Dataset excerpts

%%

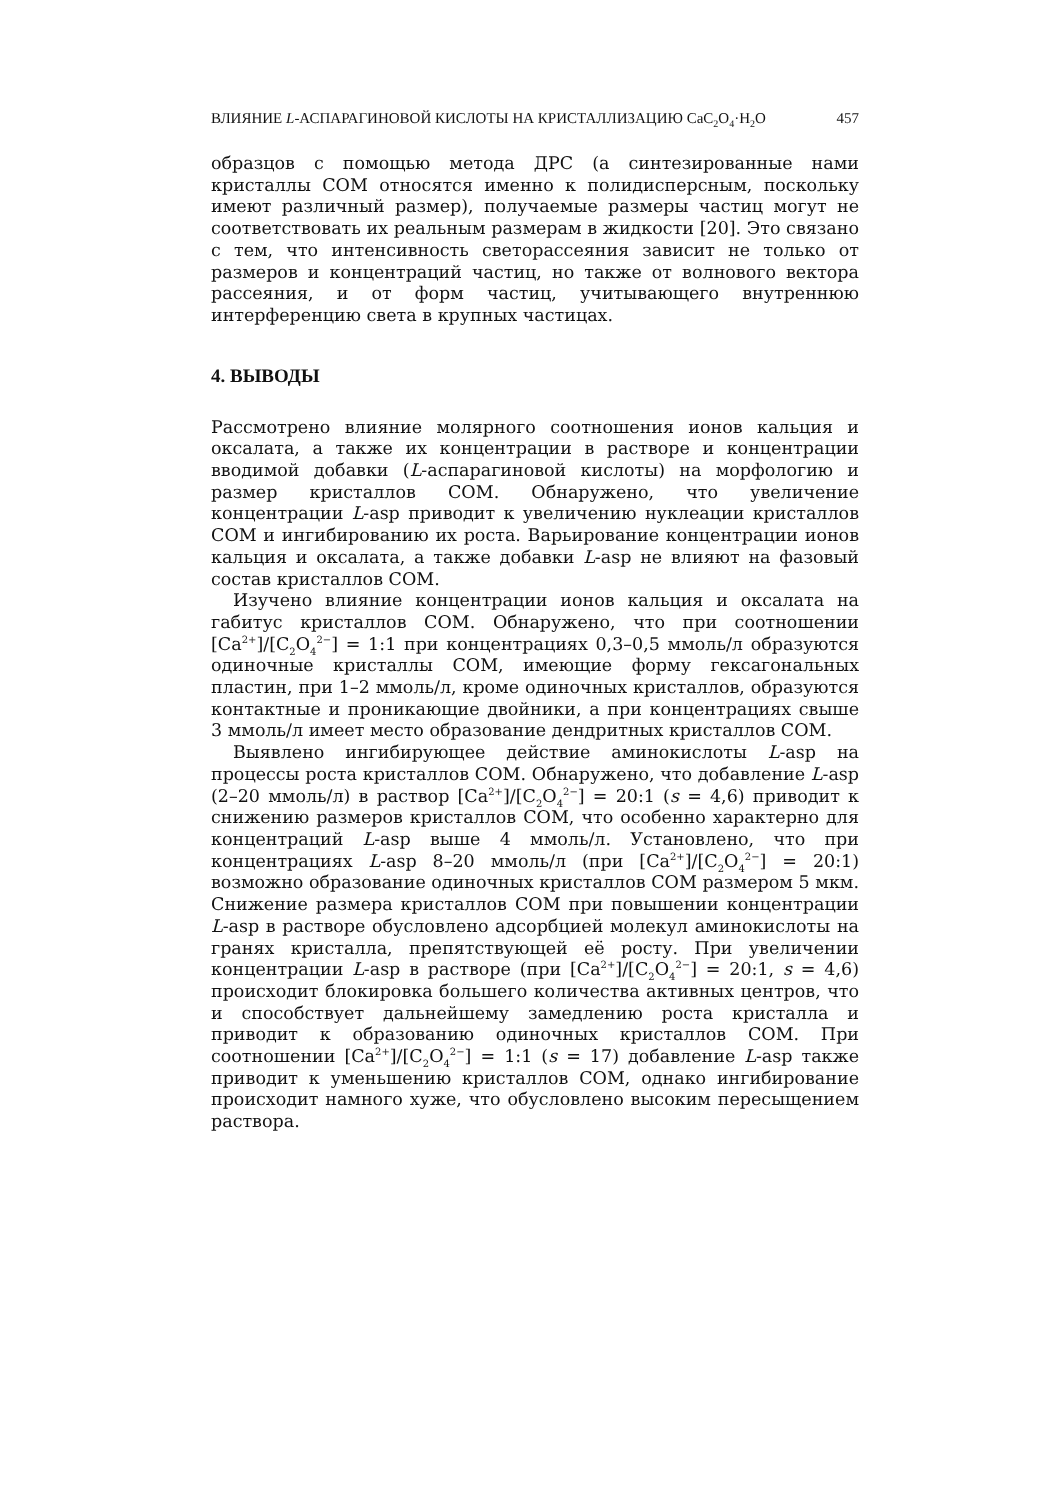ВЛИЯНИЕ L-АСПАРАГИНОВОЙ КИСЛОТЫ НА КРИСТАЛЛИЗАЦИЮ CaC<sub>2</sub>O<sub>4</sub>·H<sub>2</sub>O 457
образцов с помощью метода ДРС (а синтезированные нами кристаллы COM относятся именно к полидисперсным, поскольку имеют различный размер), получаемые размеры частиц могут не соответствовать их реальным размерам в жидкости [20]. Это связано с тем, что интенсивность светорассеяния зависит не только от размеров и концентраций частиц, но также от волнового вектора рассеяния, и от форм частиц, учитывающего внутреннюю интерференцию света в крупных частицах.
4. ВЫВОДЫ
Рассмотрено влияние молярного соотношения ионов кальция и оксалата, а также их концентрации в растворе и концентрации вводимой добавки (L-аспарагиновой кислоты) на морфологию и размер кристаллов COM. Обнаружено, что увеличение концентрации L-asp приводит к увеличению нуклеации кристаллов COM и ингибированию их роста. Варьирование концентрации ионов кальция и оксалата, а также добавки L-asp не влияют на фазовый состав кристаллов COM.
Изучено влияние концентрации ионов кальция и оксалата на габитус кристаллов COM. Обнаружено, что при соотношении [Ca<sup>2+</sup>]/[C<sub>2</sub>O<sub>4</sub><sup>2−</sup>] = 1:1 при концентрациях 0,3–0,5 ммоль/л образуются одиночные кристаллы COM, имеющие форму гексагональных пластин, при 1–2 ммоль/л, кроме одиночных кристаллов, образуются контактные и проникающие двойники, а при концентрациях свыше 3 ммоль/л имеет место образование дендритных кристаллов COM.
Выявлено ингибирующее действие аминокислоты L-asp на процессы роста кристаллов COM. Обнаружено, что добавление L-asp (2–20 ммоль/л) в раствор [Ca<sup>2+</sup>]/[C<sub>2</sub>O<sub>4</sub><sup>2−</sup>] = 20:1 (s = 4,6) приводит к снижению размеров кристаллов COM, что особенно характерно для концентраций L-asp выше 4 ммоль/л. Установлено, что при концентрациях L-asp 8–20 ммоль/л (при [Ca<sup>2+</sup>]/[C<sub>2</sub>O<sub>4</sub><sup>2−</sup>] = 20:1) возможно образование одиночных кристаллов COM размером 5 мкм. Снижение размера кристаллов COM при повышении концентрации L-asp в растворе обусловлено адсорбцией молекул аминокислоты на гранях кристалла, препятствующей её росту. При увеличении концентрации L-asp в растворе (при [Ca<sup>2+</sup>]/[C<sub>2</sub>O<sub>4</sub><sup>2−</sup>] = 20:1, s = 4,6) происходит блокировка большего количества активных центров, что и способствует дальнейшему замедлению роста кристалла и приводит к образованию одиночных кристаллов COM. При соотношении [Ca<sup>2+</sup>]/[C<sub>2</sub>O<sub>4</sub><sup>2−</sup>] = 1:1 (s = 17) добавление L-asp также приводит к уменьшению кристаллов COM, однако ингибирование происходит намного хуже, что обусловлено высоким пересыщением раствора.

%%

▸ WHAT YOU NEED TO DO
Repeat the data in full, exactly as it stands, but drop every picture.

▸ FINAL ANSWER
ВЛИЯНИЕ L-АСПАРАГИНОВОЙ КИСЛОТЫ НА КРИСТАЛЛИЗАЦИЮ CaC<sub>2</sub>O<sub>4</sub>·H<sub>2</sub>O 457
образцов с помощью метода ДРС (а синтезированные нами кристаллы COM относятся именно к полидисперсным, поскольку имеют различный размер), получаемые размеры частиц могут не соответствовать их реальным размерам в жидкости [20]. Это связано с тем, что интенсивность светорассеяния зависит не только от размеров и концентраций частиц, но также от волнового вектора рассеяния, и от форм частиц, учитывающего внутреннюю интерференцию света в крупных частицах.
4. ВЫВОДЫ
Рассмотрено влияние молярного соотношения ионов кальция и оксалата, а также их концентрации в растворе и концентрации вводимой добавки (L-аспарагиновой кислоты) на морфологию и размер кристаллов COM. Обнаружено, что увеличение концентрации L-asp приводит к увеличению нуклеации кристаллов COM и ингибированию их роста. Варьирование концентрации ионов кальция и оксалата, а также добавки L-asp не влияют на фазовый состав кристаллов COM.
Изучено влияние концентрации ионов кальция и оксалата на габитус кристаллов COM. Обнаружено, что при соотношении [Ca<sup>2+</sup>]/[C<sub>2</sub>O<sub>4</sub><sup>2−</sup>] = 1:1 при концентрациях 0,3–0,5 ммоль/л образуются одиночные кристаллы COM, имеющие форму гексагональных пластин, при 1–2 ммоль/л, кроме одиночных кристаллов, образуются контактные и проникающие двойники, а при концентрациях свыше 3 ммоль/л имеет место образование дендритных кристаллов COM.
Выявлено ингибирующее действие аминокислоты L-asp на процессы роста кристаллов COM. Обнаружено, что добавление L-asp (2–20 ммоль/л) в раствор [Ca<sup>2+</sup>]/[C<sub>2</sub>O<sub>4</sub><sup>2−</sup>] = 20:1 (s = 4,6) приводит к снижению размеров кристаллов COM, что особенно характерно для концентраций L-asp выше 4 ммоль/л. Установлено, что при концентрациях L-asp 8–20 ммоль/л (при [Ca<sup>2+</sup>]/[C<sub>2</sub>O<sub>4</sub><sup>2−</sup>] = 20:1) возможно образование одиночных кристаллов COM размером 5 мкм. Снижение размера кристаллов COM при повышении концентрации L-asp в растворе обусловлено адсорбцией молекул аминокислоты на гранях кристалла, препятствующей её росту. При увеличении концентрации L-asp в растворе (при [Ca<sup>2+</sup>]/[C<sub>2</sub>O<sub>4</sub><sup>2−</sup>] = 20:1, s = 4,6) происходит блокировка большего количества активных центров, что и способствует дальнейшему замедлению роста кристалла и приводит к образованию одиночных кристаллов COM. При соотношении [Ca<sup>2+</sup>]/[C<sub>2</sub>O<sub>4</sub><sup>2−</sup>] = 1:1 (s = 17) добавление L-asp также приводит к уменьшению кристаллов COM, однако ингибирование происходит намного хуже, что обусловлено высоким пересыщением раствора.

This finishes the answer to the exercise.